═════ Task material ═════

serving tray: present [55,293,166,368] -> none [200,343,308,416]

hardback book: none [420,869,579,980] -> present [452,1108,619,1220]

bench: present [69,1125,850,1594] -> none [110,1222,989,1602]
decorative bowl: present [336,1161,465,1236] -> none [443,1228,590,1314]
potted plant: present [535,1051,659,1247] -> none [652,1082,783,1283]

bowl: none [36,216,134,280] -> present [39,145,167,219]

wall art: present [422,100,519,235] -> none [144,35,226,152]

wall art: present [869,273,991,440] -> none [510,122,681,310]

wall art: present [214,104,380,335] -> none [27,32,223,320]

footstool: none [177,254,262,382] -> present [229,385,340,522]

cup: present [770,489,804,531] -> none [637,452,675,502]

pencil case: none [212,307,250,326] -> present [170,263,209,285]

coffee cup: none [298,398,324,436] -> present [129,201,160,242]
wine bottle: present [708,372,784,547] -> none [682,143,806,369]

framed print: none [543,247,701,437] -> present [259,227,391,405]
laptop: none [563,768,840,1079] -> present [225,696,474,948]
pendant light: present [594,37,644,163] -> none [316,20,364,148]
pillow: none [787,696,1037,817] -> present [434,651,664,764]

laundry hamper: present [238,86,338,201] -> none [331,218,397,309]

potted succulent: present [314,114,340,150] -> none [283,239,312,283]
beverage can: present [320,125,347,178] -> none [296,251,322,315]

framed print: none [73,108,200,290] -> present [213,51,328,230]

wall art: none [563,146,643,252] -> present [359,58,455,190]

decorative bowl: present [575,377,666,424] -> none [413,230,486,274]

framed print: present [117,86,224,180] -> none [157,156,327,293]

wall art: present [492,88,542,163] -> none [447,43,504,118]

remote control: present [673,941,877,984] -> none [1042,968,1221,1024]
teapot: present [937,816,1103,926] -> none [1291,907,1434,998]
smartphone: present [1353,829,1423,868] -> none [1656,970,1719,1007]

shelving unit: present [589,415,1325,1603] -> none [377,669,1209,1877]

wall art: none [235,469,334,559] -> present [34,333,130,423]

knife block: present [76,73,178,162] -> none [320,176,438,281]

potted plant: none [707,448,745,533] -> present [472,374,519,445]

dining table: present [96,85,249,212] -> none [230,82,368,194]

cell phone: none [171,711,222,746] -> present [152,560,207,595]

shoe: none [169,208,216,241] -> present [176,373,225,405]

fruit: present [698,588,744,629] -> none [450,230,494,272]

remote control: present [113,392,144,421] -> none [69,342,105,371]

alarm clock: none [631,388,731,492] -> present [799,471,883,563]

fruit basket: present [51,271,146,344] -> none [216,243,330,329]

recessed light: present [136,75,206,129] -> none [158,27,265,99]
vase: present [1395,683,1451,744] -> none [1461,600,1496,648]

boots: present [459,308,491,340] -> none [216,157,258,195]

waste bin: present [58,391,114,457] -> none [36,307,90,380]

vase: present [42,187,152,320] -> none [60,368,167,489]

═════

Task prompt: Take the lines above from the one containing "cup: present [770,489,804,531]" down to the one containing "wine bottle: present", and transcribe them exactly, both ends included.

Solution for this task:
cup: present [770,489,804,531] -> none [637,452,675,502]

pencil case: none [212,307,250,326] -> present [170,263,209,285]

coffee cup: none [298,398,324,436] -> present [129,201,160,242]
wine bottle: present [708,372,784,547] -> none [682,143,806,369]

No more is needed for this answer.